**TEXT**
Sun favors a processual perspective, since it allows us to understand corporate governance as is is socially constructed. By stripping away the semiotic mask, he reveals how much of what is known in shareowner and stakeholder models of corporate governance is based on political power.
Reading his book was a personal joy to me, since my mind was transported back to graduate school days as a student of Peter Berger during his all too brief tenure at Boston College. I found Berger and Luchmann’s The Social Construction of Reality a liberating work, since it implied that reality could be reconstructed to diminish coercion and domination.
However, Berger and Luchmann excluded from their treatise on the sociology of knowledge epistemological problems which they felt “belong” to the discipline of philosophy. “The sociology of knowledge must first of all concern itself with what people ‘know’ as ‘reality’ in their everyday, non- or pre-theoretical lives…” In other words, they didn’t seek to explore the possibility of obtaining a better approximation of the “truth,” but rather a better explanation as to how commonsense knowledge is externalized, internalized and institutionalized.

**DATA LISTING**
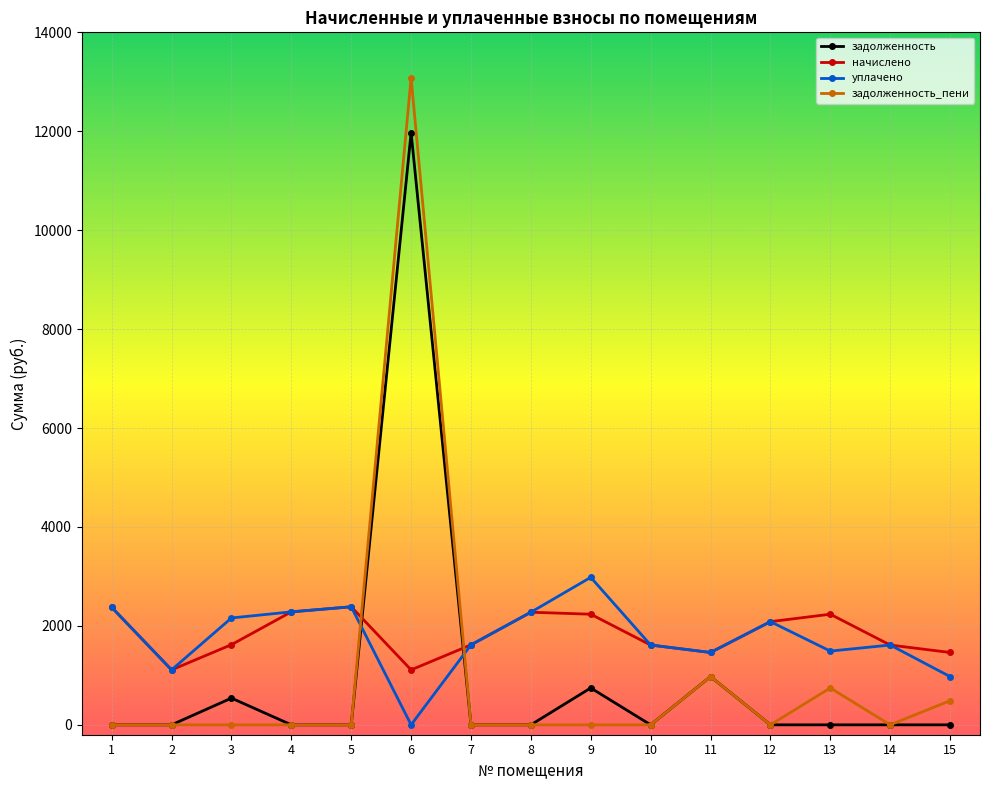

What is the sum of all задолженность values?

14232.9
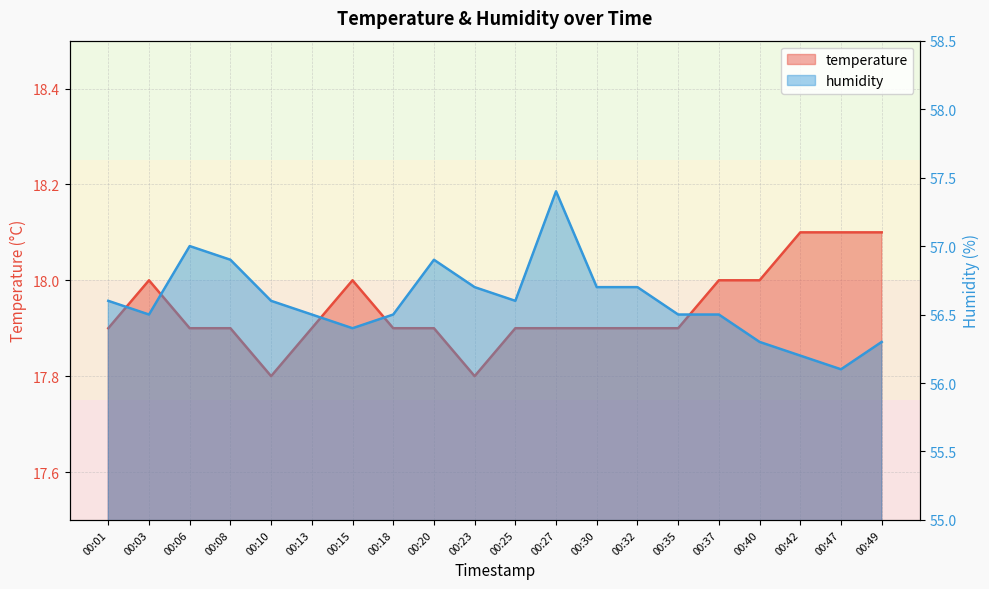

True or false: humidity and temperature cross at least once.

False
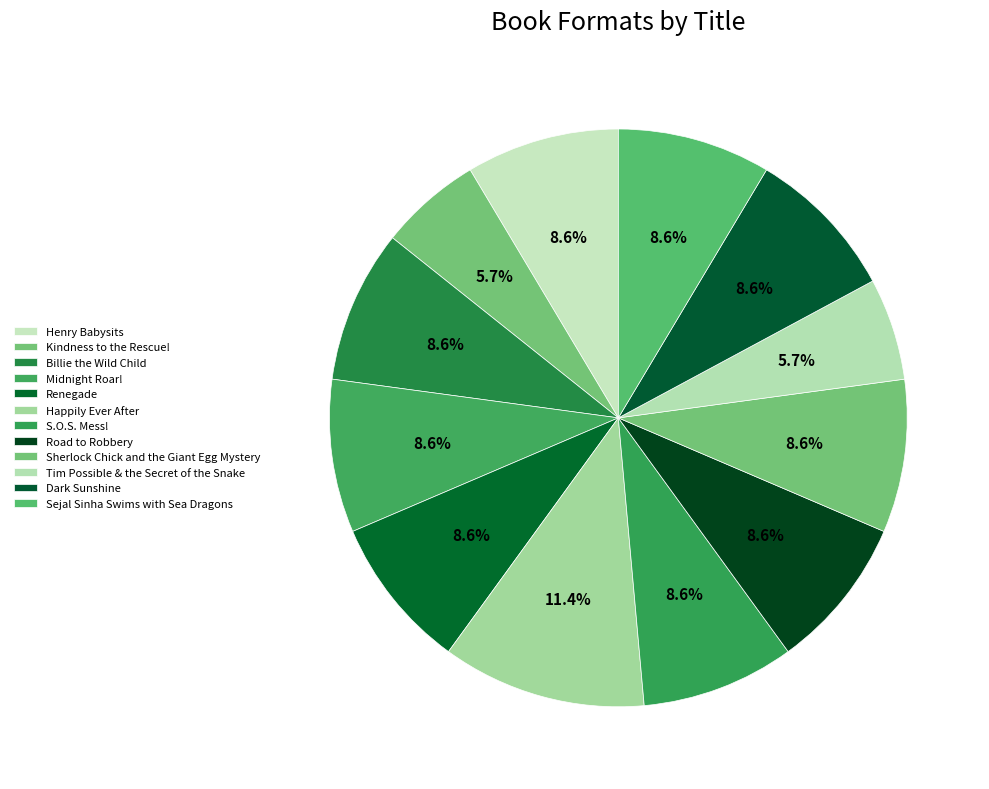

Is there any slice that represents more than half of the pie?

No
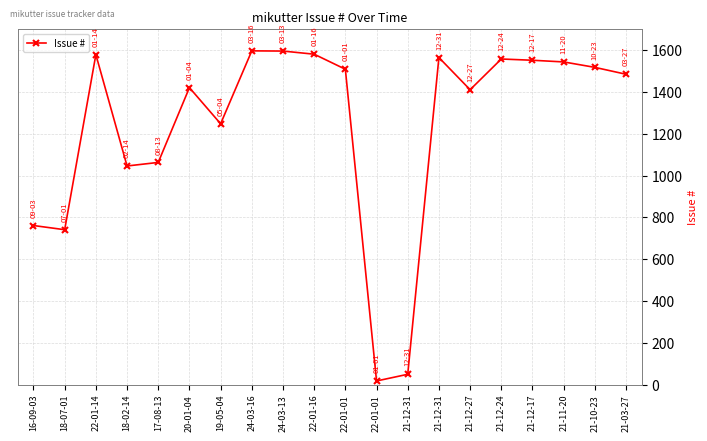

Is it true that the value at 18-07-01 is 1092?

False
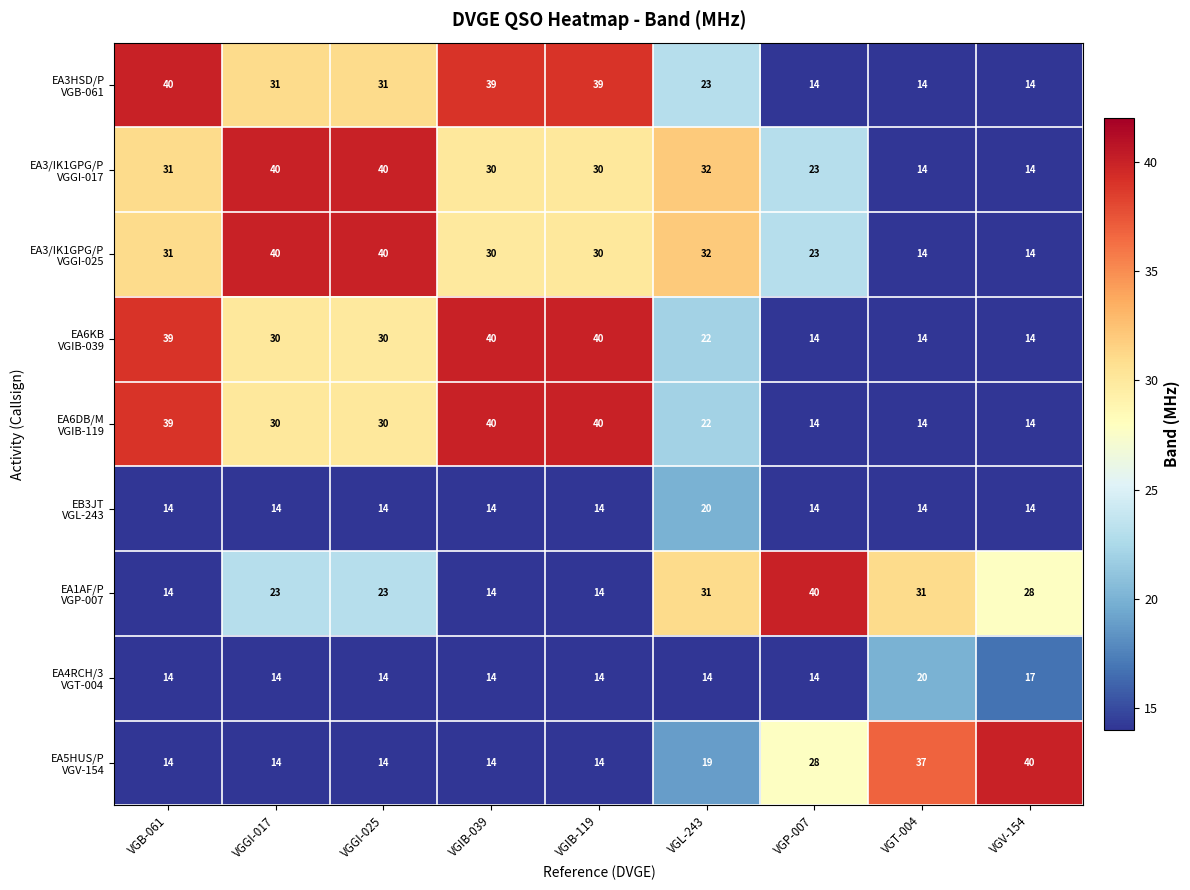

How many data points does each series have?

9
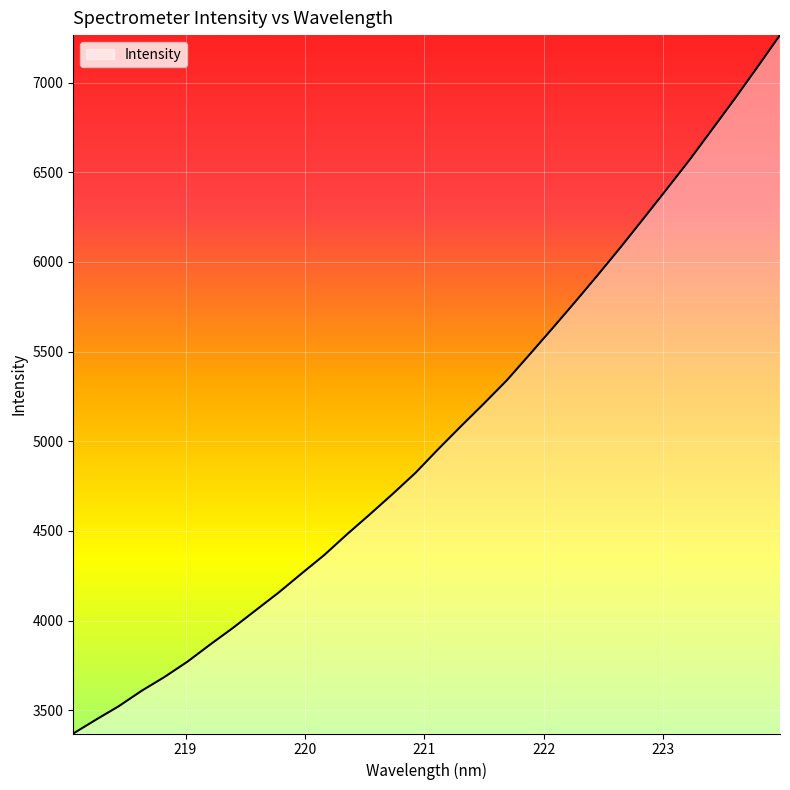

What is the difference between the maximum and minimum values?

3894.8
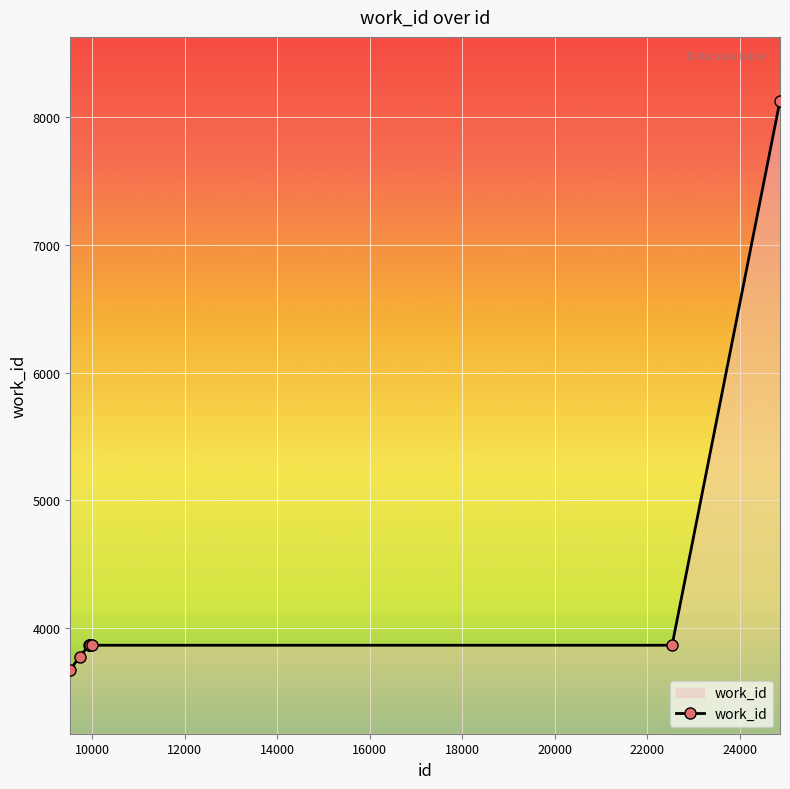

What is the value of the 4th point from the left?

3866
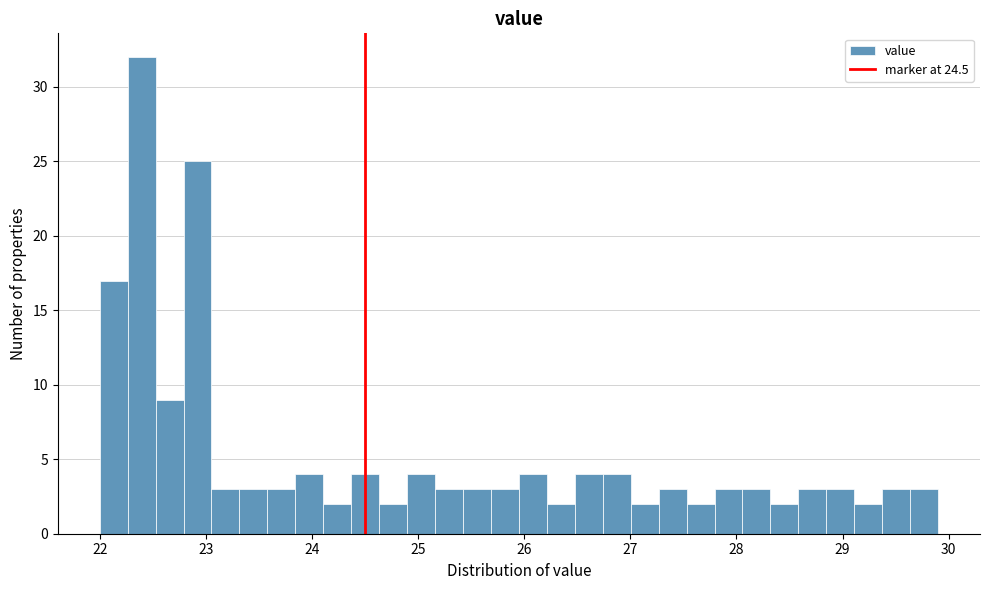

Around what value on the x-axis is the tallest bar? Give the approximate position of its centre, as read against the axis.

22.4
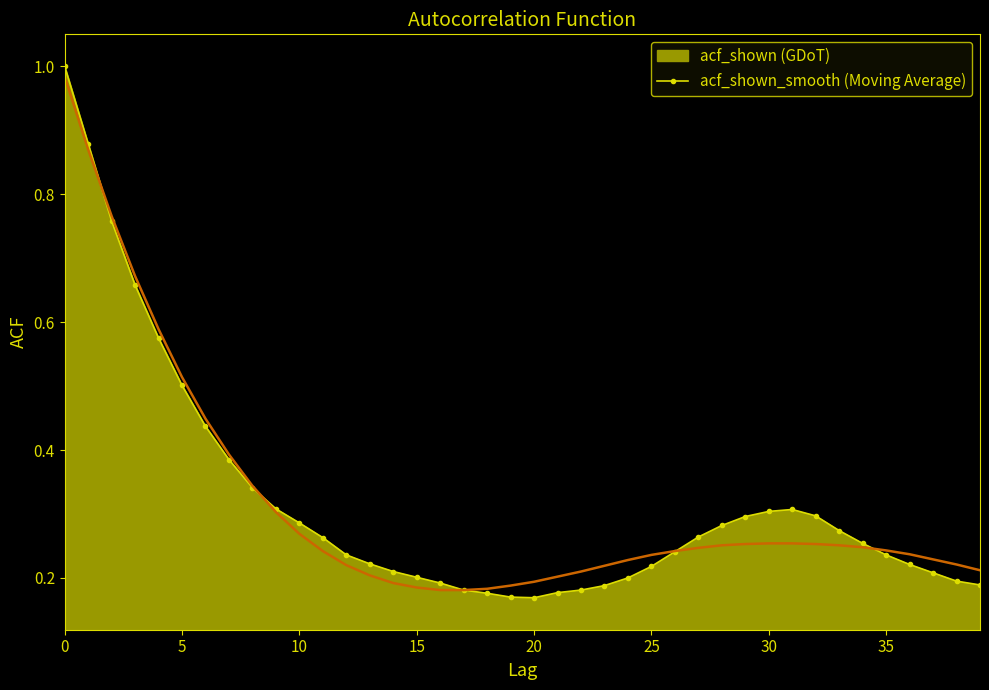

Which label corresponds to the largest value in the chart?

0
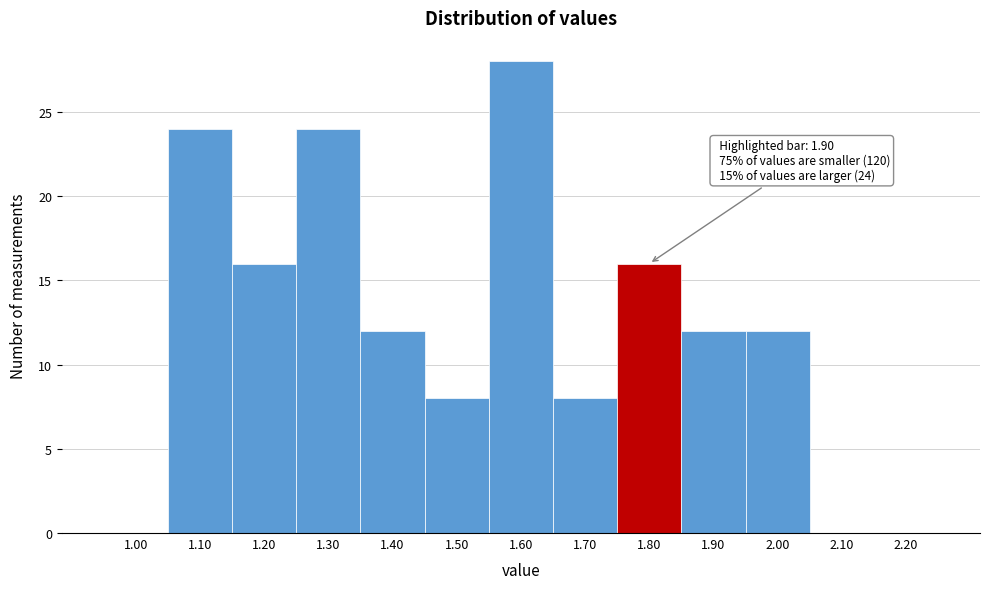

Reading right to left, what are all the values shown in this chart?

2.20=0	2.10=0	2.00=12	1.90=12	1.80=16	1.70=8	1.60=28	1.50=8	1.40=12	1.30=24	1.20=16	1.10=24	1.00=0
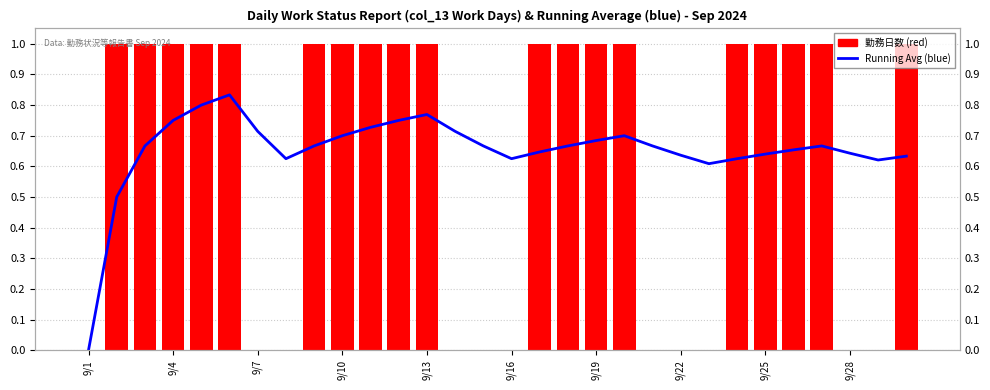

Which series changed the most between 9/22 and 9/25?

勤務日数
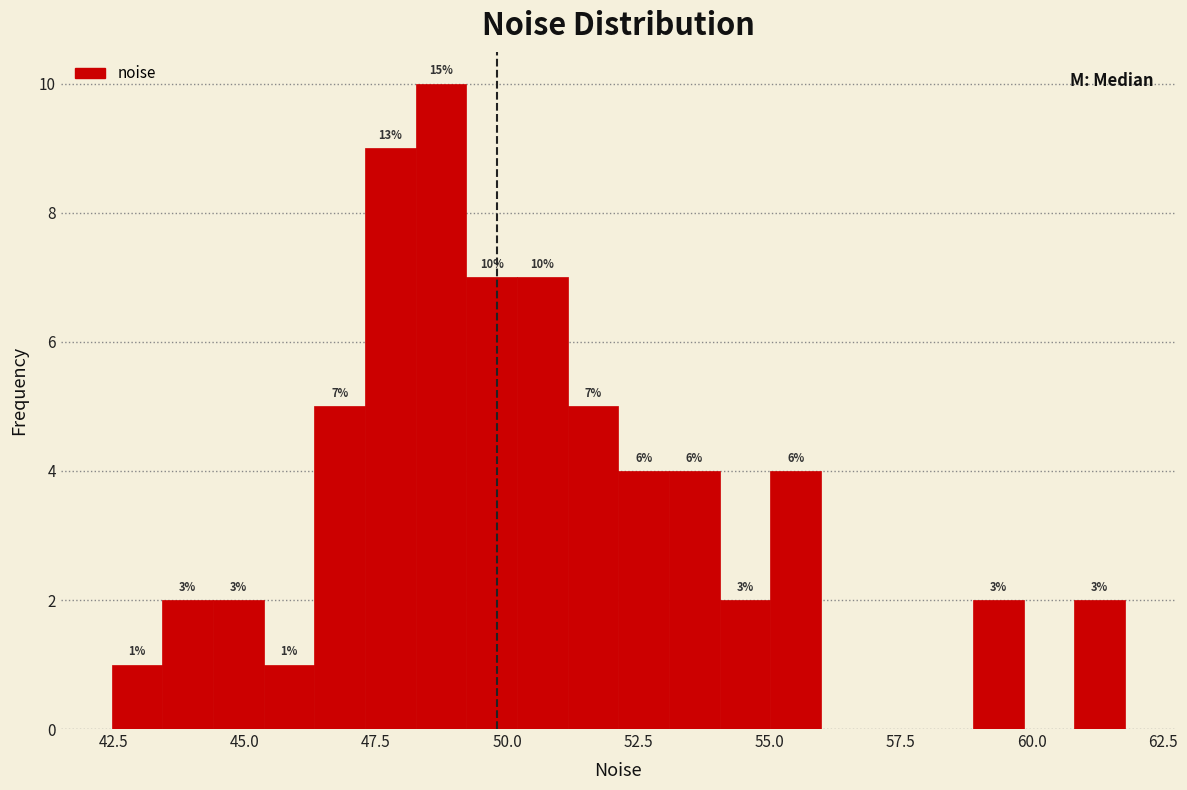

Around what value on the x-axis is the tallest bar? Give the approximate position of its centre, as read against the axis.

48.5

**TASK REQUIREMENTS**
a - According to the text on corporate governance, what did Berger and Luchmann leave out of their treatise on the sociology of knowledge?
b - Write the next part of the text on corporate governance and the sociology of knowledge, picking up after its final sentence.

**TASK ANSWERS**
a - They left out epistemological problems, which they felt belonged to the discipline of philosophy.

b -
The failure of Berger and Luchmann to weigh historical factors and their abandonment of ultimate concerns left no grounding or basis for analyzing coercion, long-term trends or future possibilities. Instead, through his body of work we are largely provided a description of how social reality constructed in the past is maintained in the present. The resulting static relativism limited Berger’s emancipatory potential, since a critical theory must evaluate whether the naive realism of everyday life is a necessity due to biosocial needs or a mere justification of false consciousness, necessary to maintain the status quo.
Berger lays blame for society’s ills largely on the state, which he sees as “devoid of personal meaning.”
One of his most liberating works, To Empower People, stresses the need for increasing the individual’s political efficacy through the mediating structures of neighborhood, family, church and voluntary associations. The only institutions not viewed by Berger as political are businesses. Failure to include that sphere may serve Berger from the “trap of politicizing all of life” but it largely dooms his efforts to empower people to failure.
William Sun’s offering suffers no such limitations. While the book speaks only indirectly to how corporations can be governed to better “serve the public good,” implicit is that such positive changes will follow once people realize how the corporate governance we know as “real” was socially constructed and once we employ a processual framework of time, space and context, leading to reflexive dialogue.
Sun is under no delusions. He writes, “living in a processual reality, we cannot ‘mirror’ corporate governance practices accurately, and cannot construct corporate governance ideally.” “To improve corporate governance we should not force-fit corporate reality into the established abstract templates… we need to turn away from the current dichotomized, entative and static way of theorising… We need to dive into the underlying living experiences and processes that comprise corporate practices to understand the internal impetuses and environmental dynamics that drive the processes and changes of corporate reality.”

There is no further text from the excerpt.